Hadoop Distributed File System (HDFS) snapshots are read-only point-in-time copies of the file system. Snapshots can be taken on a subtree of the file system or the entire file system. In most cases, snapshots are used to back up data so that data can be restored even when misoperations occur. This topic describes the directories and paths of HDFS snapshots and related snapshot operations.

Background information

HDFS snapshots have the following features:
  • Snapshot creation is instantaneous. The time complexity is O(1), excluding the inode lookup time.
  • Additional memory is used only when snapshot data is modified. The memory usage complexity is O(M), where M is the number of files or directories whose data is modified.
  • Data blocks managed by DataNodes are not copied. Snapshot files record only the block list and the file size.
  • Snapshots do not have a negative impact on regular HDFS operations. Modifications are recorded in reverse chronological order so that the latest data can be directly accessed. The snapshot data is obtained by subtracting the modifications from the current data.

Snapshot directories

Snapshots can be taken on a directory only after the directory is set as snapshottable. A snapshot directory can contain a maximum of 65,536 snapshots. No limit is imposed on the number of snapshot directories. Administrators can set any directory to be snapshottable. If a directory contains snapshots, the directory cannot be deleted or renamed until all the snapshots are deleted.
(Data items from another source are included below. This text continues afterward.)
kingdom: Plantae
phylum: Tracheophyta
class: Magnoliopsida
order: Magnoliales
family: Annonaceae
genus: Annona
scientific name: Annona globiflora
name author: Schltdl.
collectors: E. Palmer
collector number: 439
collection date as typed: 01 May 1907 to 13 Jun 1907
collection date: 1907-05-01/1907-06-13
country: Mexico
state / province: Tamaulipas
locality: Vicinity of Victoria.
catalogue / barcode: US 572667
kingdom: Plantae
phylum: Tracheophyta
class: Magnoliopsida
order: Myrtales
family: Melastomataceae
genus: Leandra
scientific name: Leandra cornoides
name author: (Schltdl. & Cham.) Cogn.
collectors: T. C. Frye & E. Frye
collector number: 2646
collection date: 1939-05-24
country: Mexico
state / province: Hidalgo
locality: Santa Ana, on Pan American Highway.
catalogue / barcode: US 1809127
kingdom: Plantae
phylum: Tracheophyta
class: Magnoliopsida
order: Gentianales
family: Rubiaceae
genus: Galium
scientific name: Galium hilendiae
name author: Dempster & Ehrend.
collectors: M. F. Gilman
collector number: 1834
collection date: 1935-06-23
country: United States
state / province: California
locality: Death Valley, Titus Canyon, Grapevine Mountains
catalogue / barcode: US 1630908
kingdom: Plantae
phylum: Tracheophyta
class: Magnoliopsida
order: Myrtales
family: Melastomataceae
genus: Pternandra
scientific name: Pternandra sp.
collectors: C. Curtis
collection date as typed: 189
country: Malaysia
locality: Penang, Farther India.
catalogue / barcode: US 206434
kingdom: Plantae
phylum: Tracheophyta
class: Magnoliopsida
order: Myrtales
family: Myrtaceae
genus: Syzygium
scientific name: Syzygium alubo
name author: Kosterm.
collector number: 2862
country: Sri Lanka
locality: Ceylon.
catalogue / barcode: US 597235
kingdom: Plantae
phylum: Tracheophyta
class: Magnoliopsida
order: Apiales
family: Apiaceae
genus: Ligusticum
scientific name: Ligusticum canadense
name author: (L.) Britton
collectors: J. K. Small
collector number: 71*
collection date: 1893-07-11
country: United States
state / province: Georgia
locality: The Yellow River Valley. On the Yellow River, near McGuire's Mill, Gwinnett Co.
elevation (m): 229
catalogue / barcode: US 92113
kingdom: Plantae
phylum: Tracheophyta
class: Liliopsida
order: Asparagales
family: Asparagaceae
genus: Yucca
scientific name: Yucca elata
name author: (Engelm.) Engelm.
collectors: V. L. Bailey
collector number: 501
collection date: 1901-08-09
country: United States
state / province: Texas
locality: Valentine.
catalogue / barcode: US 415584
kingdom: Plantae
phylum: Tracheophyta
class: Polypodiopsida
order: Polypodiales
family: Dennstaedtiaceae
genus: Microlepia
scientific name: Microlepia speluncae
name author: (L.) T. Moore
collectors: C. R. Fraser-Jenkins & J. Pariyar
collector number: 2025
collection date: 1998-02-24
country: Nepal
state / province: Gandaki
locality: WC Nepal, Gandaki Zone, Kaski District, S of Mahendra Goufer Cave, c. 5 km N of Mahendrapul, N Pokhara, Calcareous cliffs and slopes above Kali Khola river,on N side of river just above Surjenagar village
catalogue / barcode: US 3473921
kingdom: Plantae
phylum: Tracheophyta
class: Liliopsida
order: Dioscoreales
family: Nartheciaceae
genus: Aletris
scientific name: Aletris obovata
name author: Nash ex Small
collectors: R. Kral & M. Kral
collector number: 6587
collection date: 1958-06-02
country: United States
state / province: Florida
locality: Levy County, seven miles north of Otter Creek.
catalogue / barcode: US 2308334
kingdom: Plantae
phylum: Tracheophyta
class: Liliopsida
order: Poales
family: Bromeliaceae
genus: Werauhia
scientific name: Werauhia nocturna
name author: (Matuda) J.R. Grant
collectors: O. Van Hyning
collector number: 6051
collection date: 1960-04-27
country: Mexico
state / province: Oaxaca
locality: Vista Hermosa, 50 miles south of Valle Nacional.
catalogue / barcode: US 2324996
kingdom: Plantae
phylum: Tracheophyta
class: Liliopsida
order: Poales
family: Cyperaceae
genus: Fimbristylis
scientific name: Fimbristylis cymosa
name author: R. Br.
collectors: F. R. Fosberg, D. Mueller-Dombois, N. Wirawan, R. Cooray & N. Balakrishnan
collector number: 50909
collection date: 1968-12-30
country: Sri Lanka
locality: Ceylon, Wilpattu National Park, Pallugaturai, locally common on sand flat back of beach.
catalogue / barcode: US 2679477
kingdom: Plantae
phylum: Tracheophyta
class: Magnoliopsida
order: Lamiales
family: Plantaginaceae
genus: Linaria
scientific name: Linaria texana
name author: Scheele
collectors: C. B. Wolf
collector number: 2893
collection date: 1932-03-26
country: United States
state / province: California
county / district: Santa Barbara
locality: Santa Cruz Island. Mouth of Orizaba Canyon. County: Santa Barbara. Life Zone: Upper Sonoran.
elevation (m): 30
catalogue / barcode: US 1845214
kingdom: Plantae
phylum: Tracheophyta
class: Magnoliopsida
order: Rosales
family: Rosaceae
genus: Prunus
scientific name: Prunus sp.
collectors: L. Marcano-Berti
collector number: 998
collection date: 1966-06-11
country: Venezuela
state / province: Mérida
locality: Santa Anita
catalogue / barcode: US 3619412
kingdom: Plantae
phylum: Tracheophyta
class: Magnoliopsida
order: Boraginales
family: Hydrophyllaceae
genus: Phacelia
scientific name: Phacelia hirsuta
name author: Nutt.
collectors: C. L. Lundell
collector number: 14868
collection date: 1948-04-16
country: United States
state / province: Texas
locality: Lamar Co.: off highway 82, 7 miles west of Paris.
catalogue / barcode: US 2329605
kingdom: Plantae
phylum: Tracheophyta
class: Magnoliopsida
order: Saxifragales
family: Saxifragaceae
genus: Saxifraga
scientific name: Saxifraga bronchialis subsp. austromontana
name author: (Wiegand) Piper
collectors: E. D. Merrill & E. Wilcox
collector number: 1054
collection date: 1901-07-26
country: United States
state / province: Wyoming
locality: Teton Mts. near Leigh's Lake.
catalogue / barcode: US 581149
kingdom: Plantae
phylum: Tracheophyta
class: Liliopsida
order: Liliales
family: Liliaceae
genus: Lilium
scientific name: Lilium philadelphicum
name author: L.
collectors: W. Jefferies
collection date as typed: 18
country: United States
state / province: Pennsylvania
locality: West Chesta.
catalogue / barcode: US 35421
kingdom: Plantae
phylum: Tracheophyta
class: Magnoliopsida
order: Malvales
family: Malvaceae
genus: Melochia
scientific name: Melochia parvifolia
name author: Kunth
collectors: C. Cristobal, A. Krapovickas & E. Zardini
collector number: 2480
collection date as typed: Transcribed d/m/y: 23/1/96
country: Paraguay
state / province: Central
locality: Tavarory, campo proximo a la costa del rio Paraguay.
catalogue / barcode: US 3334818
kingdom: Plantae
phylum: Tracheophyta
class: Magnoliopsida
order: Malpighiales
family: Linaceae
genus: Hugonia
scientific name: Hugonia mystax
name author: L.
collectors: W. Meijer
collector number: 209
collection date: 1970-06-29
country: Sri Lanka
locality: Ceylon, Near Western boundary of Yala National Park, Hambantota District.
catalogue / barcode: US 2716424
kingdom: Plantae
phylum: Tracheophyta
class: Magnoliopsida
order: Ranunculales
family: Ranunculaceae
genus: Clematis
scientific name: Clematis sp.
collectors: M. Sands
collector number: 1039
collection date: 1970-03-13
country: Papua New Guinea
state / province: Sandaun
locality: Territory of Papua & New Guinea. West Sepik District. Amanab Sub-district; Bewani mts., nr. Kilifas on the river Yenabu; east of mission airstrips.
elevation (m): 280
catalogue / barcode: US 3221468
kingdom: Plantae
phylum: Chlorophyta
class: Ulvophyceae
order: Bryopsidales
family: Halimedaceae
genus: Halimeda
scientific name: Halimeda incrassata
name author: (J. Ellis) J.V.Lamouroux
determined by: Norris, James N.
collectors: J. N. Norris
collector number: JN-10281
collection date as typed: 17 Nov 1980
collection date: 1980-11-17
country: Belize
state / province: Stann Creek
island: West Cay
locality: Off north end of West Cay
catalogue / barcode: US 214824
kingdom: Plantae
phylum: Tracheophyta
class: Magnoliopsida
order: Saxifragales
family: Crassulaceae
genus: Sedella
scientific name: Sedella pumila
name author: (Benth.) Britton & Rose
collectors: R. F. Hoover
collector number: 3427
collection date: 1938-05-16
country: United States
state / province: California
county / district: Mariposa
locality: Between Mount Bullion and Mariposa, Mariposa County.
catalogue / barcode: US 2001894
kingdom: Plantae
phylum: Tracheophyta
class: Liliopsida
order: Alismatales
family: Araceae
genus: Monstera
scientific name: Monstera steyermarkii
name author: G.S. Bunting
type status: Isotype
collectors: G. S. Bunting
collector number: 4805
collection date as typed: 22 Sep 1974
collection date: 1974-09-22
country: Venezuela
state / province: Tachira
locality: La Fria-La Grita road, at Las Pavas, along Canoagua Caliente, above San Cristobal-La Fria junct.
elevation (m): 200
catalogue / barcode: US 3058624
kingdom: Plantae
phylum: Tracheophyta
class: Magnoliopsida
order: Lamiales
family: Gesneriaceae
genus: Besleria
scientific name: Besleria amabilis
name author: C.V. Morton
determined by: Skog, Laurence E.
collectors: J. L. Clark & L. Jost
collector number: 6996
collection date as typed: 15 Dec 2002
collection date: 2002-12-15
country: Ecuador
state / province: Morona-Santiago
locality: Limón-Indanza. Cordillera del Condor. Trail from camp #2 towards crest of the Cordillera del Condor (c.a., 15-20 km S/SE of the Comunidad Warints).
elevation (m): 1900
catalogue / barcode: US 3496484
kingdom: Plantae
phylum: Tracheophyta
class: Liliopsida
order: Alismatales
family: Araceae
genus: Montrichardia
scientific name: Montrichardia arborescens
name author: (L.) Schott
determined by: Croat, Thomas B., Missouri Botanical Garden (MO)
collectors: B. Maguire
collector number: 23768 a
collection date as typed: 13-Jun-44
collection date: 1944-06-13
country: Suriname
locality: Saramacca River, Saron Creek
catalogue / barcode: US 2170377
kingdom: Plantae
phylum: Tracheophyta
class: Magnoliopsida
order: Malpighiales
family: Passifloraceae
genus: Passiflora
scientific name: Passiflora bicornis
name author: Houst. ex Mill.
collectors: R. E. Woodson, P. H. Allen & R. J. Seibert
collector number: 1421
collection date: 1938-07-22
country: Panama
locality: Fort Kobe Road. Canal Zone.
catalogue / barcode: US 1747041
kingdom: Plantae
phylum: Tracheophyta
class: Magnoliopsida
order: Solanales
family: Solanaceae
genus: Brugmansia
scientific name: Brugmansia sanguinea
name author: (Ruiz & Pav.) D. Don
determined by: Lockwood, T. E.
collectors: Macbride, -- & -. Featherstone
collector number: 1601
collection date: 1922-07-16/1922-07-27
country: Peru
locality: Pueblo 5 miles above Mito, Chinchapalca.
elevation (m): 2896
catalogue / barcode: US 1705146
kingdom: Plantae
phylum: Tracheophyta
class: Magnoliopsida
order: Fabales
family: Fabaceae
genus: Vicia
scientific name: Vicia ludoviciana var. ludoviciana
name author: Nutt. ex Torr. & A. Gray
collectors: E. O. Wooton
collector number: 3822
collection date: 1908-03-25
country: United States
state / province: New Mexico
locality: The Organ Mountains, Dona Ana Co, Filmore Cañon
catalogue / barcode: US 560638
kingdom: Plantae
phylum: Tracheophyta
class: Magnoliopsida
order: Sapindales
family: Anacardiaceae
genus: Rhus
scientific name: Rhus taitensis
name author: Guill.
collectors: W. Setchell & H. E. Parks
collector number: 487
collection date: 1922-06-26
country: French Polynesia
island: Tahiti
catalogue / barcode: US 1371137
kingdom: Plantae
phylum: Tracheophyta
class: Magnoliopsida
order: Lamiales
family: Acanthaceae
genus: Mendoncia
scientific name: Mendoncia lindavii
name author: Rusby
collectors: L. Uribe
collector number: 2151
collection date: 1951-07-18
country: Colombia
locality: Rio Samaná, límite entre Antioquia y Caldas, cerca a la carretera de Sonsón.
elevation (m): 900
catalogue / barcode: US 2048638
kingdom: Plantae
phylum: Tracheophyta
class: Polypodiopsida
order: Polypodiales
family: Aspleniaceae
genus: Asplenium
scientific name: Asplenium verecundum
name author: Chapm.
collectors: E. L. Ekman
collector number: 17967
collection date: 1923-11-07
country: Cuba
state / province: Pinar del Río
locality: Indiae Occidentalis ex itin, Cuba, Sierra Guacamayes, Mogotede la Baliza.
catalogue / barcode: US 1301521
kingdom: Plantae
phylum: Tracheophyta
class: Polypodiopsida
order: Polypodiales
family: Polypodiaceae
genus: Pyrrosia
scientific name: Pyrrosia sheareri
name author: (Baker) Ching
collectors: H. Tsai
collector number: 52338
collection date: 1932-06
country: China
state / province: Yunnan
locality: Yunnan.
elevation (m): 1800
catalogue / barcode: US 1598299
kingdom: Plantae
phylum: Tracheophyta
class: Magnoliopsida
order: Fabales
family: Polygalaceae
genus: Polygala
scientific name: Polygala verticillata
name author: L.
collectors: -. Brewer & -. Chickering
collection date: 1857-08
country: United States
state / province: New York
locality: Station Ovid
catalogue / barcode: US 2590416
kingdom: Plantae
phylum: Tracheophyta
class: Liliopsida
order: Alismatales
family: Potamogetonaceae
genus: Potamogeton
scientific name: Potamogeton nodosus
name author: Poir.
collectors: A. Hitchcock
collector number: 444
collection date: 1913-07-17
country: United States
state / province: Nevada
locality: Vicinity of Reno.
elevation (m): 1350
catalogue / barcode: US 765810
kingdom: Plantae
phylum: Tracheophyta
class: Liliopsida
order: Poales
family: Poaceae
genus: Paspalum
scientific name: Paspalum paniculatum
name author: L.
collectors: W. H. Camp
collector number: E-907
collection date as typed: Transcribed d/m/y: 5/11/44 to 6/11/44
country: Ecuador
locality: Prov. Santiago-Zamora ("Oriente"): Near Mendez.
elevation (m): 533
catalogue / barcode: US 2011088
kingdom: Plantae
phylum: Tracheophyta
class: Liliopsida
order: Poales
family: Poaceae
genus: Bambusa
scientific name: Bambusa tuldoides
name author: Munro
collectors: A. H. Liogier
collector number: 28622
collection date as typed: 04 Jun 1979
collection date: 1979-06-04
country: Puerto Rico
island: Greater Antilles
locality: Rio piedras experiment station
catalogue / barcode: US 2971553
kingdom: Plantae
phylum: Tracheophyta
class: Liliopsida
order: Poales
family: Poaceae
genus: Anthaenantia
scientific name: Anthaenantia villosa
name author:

Nested snapshot directories are not allowed. If the parent directory or subdirectory of a directory is a snapshot directory, the directory cannot be set as snapshottable.

Snapshot paths

For a snapshot directory, you must suffix /.snapshot to the directory when you access snapshots in the directory. For example, /foo is a snapshot directory, /foo/bar is a file or directory in /foo, and the /foo directory has a snapshot s0. The /foo/.snapshot/s0/bar file is the snapshot copy of /foo/bar. You can include .snapshot in common APIs and CLIs to view snapshot paths. Sample commands:
  • Query all snapshots in a snapshot directory.
    hdfs dfs -ls /foo/.snapshot
  • Query all files in snapshot s0.
    hdfs dfs -ls /foo/.snapshot/s0
  • Copy a file from snapshot s0.
    hdfs dfs -cp -ptopax /foo/.snapshot/s0/bar /tmp
    Note -ptopax is used to retain timestamps, ownership, permissions, access control lists (ACLs), and XAttrs.

Snapshot operations

  • Administrator operations
    Note Superuser permissions are required to perform the following operations.
    • Allow snapshots to be created for a directory
      If the operation succeeds, the directory becomes snapshottable.
      hdfs dfsadmin -allowSnapshot <path>
    • Prohibit snapshots from being created for a directory
      All snapshots of the directory must be deleted before the operation is performed.
      hdfs dfsadmin -disallowSnapshot <path>
  • User operations
    Note The HDFS superuser has the permissions to perform all the following operations.
    • Create a snapshot for a snapshot directory
      Only the owner of a snapshot directory is allowed to create a snapshot for the directory.
      hdfs dfs -createSnapshot <path> [snapshotName]
      Note The [snapshotName] parameter indicates the name of the snapshot. This parameter is optional. If you do not specify this parameter, a default name in the syyyyMMdd-HHmmss.SSSS format is generated. Example: s20130412-151029.033.
    • Delete a snapshot from a snapshot directory
      Only the owner of a snapshot directory is allowed to delete a snapshot from the directory.
      hdfs dfs -deleteSnapshot <path> <snapshotName>
    • Rename a snapshot
      Only the owner of a snapshot directory is allowed to rename a snapshot in the directory.
      hdfs dfs -renameSnapshot <path> <oldName> <newName>
      Note <oldName> indicates the original snapshot name. <newName> indicates the new snapshot name.
    • Obtain all snapshot directories in which the current user has the permissions to take snapshots
      hdfs lsSnapshottableDir
    • Obtain differences between two snapshots
      This operation requires the read permissions on all files or directories in both snapshots.
      hdfs snapshotDiff <path> <fromSnapshot> <toSnapshot>
      Note <fromSnapshot> indicates the original snapshot. <toSnapshot> indicates the snapshot you want to compare with the original snapshot.